» Problèmes à résoudre:
a - Expliquez en une à trois phrases pourquoi le texte sur les enregistrements de Tristan et Isolde présente la version Furtwängler-Flagstad-Suthaus comme une référence.
b - Poursuivez le texte sur les enregistrements de Tristan et Isolde à la suite de sa dernière phrase.

» Texte de la page:
◆ ◆ ◆ ◆

Comme pour la majorité des opéras de Wagner, il n'y a guère de mauvais enregistrements de Tristan et Isolde. Chacun a ses qualités et défauts, les premières dominant plutôt chez les uns, les seconds chez les autres. Une référence ? Sans doute l'éternel Furtwängler-Flagstad-Suthaus, avec le tout jeune Fischer-Dieskau en Kurwenal. Une approche inégalée par l'adéquation des voix et surtout l'indiscutable et profonde vérité de la direction d'orchestre. Et bien sûr, il y a aussi la version Carlos Kleiber, autre repère dans la lecture orchestrale, géniale, magistrale.

◆ ◆ ◆ ◆

» Données:
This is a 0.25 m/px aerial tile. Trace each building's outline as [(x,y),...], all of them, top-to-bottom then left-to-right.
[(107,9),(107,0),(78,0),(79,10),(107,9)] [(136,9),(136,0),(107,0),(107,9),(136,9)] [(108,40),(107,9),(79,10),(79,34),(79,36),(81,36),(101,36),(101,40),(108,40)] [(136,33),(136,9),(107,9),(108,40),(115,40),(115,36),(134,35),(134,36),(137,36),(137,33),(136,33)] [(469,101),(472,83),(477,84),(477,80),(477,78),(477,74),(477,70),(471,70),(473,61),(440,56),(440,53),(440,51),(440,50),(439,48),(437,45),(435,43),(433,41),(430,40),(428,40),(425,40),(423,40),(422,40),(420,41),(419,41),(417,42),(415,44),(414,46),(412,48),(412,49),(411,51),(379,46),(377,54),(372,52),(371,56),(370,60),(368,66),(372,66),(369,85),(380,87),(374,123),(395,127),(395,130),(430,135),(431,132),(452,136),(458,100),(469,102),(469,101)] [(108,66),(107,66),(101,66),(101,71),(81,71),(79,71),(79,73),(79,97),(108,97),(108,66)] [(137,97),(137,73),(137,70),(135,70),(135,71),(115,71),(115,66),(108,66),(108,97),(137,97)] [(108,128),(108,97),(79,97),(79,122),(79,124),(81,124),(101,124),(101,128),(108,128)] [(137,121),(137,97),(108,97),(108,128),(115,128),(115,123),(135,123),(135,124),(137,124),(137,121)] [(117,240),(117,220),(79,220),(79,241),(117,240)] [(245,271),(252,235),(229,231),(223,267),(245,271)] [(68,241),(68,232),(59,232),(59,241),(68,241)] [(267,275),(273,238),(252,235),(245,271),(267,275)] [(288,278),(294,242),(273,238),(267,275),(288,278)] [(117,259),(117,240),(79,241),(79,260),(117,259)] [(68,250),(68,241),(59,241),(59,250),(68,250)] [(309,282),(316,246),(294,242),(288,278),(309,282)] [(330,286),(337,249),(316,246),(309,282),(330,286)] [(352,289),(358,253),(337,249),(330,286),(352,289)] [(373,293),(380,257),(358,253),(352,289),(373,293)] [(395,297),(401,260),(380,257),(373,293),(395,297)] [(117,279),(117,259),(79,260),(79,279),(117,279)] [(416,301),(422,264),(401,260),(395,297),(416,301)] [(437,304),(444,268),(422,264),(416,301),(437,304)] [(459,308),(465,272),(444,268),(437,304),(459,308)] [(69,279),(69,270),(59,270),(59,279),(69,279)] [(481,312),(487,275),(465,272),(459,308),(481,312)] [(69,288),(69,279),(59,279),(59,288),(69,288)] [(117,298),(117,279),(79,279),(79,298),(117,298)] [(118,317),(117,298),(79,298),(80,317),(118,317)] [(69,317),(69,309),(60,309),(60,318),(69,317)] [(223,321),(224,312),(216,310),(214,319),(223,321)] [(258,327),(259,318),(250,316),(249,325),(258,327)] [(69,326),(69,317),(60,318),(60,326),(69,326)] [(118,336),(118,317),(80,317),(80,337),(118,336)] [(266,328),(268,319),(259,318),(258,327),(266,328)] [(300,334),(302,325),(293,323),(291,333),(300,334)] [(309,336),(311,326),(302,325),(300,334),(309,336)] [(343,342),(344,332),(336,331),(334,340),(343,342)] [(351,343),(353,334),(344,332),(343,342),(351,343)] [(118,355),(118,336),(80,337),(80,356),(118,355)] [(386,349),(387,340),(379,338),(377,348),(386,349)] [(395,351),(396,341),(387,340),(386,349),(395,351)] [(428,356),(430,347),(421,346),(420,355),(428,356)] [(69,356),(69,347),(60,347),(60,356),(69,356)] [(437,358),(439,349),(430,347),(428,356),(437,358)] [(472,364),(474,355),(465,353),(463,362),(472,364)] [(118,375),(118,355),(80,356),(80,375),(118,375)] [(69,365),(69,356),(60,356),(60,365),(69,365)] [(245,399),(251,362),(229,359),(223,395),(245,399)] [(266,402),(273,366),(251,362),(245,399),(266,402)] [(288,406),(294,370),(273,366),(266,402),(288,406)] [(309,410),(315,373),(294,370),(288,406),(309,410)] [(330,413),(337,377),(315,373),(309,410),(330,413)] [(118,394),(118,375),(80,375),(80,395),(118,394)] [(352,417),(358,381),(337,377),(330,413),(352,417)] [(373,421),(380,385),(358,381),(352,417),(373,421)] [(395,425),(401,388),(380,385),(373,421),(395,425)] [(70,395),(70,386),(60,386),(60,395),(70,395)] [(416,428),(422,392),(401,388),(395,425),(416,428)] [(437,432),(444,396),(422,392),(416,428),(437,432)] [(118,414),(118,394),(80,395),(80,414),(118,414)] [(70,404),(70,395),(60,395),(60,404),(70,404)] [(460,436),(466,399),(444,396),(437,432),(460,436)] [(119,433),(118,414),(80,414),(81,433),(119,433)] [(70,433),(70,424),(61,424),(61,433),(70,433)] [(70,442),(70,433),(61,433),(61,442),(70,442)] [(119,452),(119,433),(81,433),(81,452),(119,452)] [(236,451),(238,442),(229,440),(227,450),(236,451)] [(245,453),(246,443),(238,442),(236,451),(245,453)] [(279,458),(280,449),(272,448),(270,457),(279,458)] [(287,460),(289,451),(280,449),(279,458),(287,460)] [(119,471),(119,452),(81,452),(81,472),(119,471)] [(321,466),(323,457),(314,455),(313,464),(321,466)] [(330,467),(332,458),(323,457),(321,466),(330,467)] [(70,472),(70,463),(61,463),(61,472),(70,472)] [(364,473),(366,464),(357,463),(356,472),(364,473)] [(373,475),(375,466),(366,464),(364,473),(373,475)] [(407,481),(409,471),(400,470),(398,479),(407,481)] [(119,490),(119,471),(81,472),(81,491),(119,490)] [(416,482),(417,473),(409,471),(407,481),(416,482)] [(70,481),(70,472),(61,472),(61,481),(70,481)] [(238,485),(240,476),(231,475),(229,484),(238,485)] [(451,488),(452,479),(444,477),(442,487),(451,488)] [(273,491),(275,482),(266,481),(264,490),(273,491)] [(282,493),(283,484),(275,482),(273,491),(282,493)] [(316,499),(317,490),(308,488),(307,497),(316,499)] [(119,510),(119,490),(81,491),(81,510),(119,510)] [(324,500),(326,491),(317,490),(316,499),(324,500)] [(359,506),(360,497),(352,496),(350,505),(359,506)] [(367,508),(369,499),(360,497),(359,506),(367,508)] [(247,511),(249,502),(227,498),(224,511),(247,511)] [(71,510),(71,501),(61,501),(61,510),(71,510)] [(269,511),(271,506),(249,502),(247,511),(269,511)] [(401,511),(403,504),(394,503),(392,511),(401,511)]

◆ ◆ ◆ ◆

» Corrigé:
a - La version Furtwängler-Flagstad-Suthaus fait figure de référence parce que son approche reste inégalée. Elle l'est par l'adéquation des voix et surtout par la vérité profonde et indiscutable de la direction d'orchestre.

b -
Pour les amateurs de live, il faut avoir entendu les versions de Bayreuth : celle, incendiaire, de Karajan en 1952, avec Mödl, Vinay, Hotter ; celle de Jochum en 1953, avec Varnay, Vinay, Malaniuk, Neidlinger et Weber. Historiques ! Mais il ne faudrait pas oublier non plus l'électrisant Böhm avec le couple absolu des années 1960 : Windgassen et Nilsson, mais aussi l'insurpassable Brangäne de Christa Ludwig. Chaque grande version est le témoin d'un moment dans l'histoire de l'interprétation et des voix wagnériennes, avec les Isolde légitimes : les Nilsson, Mödl, Traubel, puis les plus légères comme Margaret Price ouvrant une ère nouvelle, et enfin les « folies Karajan » comme Helga Dernesch.
Sur scène, il y en eut bien d'autres, ne serait-ce que Gwyneth Jones, sans doute l'ultime vrai grand soprano dramatique, ou encore une émouvante et musicale Ingrid Bjöner. Aujourd'hui, Waltraud Meier s'est hissée vers l'élite aux côtés, d'abord à Bayreuth, d'un Siegfried Jerusalem en pleine maturité, puis, à Paris la saison dernière, d'un Ben Heppner à la voix parfaite, à la musicalité sans reproche, pourtant un rien trop lisse.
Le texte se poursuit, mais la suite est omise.